La provincia di Krasnodar nella regione di Astrakhan, intorno al mar Caspio, è affollata di auto con targhe di tutta la Russia, soprattutto da Mosca e San Pietroburgo, ma anche da Rostov sul Don e Belgorod, le città russe più vicine alle zone di guerra. Moltissimi sono i crimeani, che in otto anni dall’annessione non hanno maturato in pieno la fedeltà alla “patria” russa. I giornalisti di Krym.Realii hanno cercato di conoscere meglio le storie di queste persone, che ovviamente non hanno molta intenzione di svelarne i dettagli.
Vi sono gruppi familiari provenienti dal Donbass e dalle provincie appena annesse alla Russia, che proprio dalla Crimea hanno cercato la via per scappare. Un 55enne laureato, che vuole rimanere anonimo, racconta di aver fatto a suo tempo il servizio militare nella Crimea ucraina, essendo originario di Donetsk, e ora dovrebbe combattere contro molti suoi compagni di leva che sono dalla parte opposta, per questo cerca di uscire da tutto e lasciarsi alle spalle ogni confine.
Tutti sperano di essere più protetti in Kazakistan, Paese dove chiunque può sentirsi a casa, nonostante mille diffidenze e difficoltà. La via da Astrakhan è anche la più economica. Persino in Georgia tariffe e tangenti sono diventate insostenibili; sul Caspio si riesce a mangiare il “plov” (risotto asiatico) a 500 rubli, con un’insalata di pomodori e cetrioli a 100 rubli e una bottiglia d’acqua a 300, visto che dopo due-tre giorni di attesa le provviste scarseggiano. I crimeani cercano di approfittare del ponte di Kerč, orgoglio putiniano che gli ucraini hanno promesso di distruggere, attraverso il quale riescono ad avvicinarsi ai valichi per la libertà.
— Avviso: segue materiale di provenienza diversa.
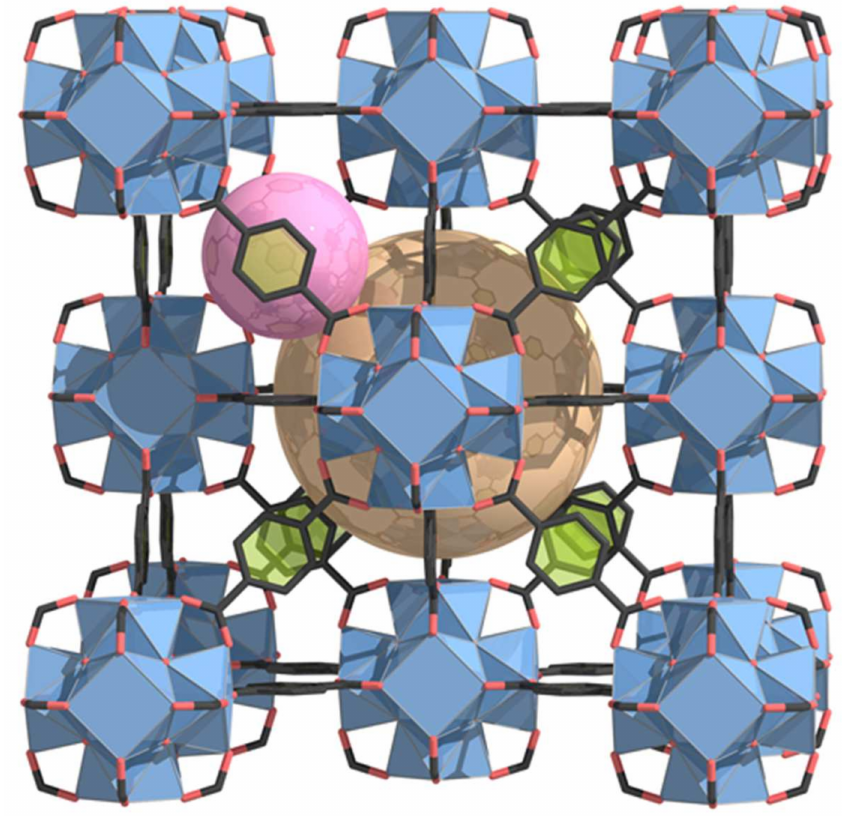
Figure 15. Crystal structure of UiO-66 MOF, where blue polyhedra represent the 12-coordinated Zr-based metal clusters that are interconnected by BDC linkers with fcu topology. (Red: oxygen, and carbon: grey; pink sphere represents the tetrahedral cage and brown sphere represents the octahedral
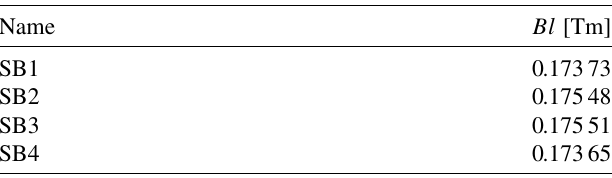
TABLE III. Central orbit trajectory with the shift-bump sys- tem before and after the Bl normalization at the foil position ( s (cid:4) 82 : 113 m ) and at the exit of the shift-bump field area ( s (cid:4)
Gli abitanti di Astrakhan cercano a loro volta di passare dall’altra parte: “Siamo stati sciocchi a non averci pensato prima”, afferma un abitante locale, “quando non c’erano ancora tutte queste code, pensavamo di essere favoriti dalla vicinanza alle frontiere, e ora siamo tutti bloccati”. Dmitrij di Rostov spiega che “durante la coda dormiamo a turno per avvistare i poliziotti e nasconderci nel bosco, lasciamo in macchina solo mia zia con i cani”. C’è anche la possibilità di affidarsi alle guide che accompagnano attraverso 4-5 chilometri di bosco per 2.500 rubli a testa. L’affare più ricercato è l’acquisto di un posto in coda entro un chilometro dalla frontiera, con buone possibilità di passarla: costa 40mila rubli, poco meno di 1.000 dollari.
A organizzare il business del cibo e dei posti in coda spesso ci sono persone che hanno combattuto in Ucraina, come il 21enne Danijar: “Sono tornato in agosto e non mi hanno ancora pagato, dicono che dobbiamo fare richiesta tutti insieme e non da soli, intanto cerco di sopravvivere come posso”. Accanto ai “professionisti della coda” ci sono però anche dei volontari, soprattutto dalla Calmucchia buddista, che organizzano con le tende dei campeggi d’attesa, dando da mangiare e riposarsi sperando in tempi migliori.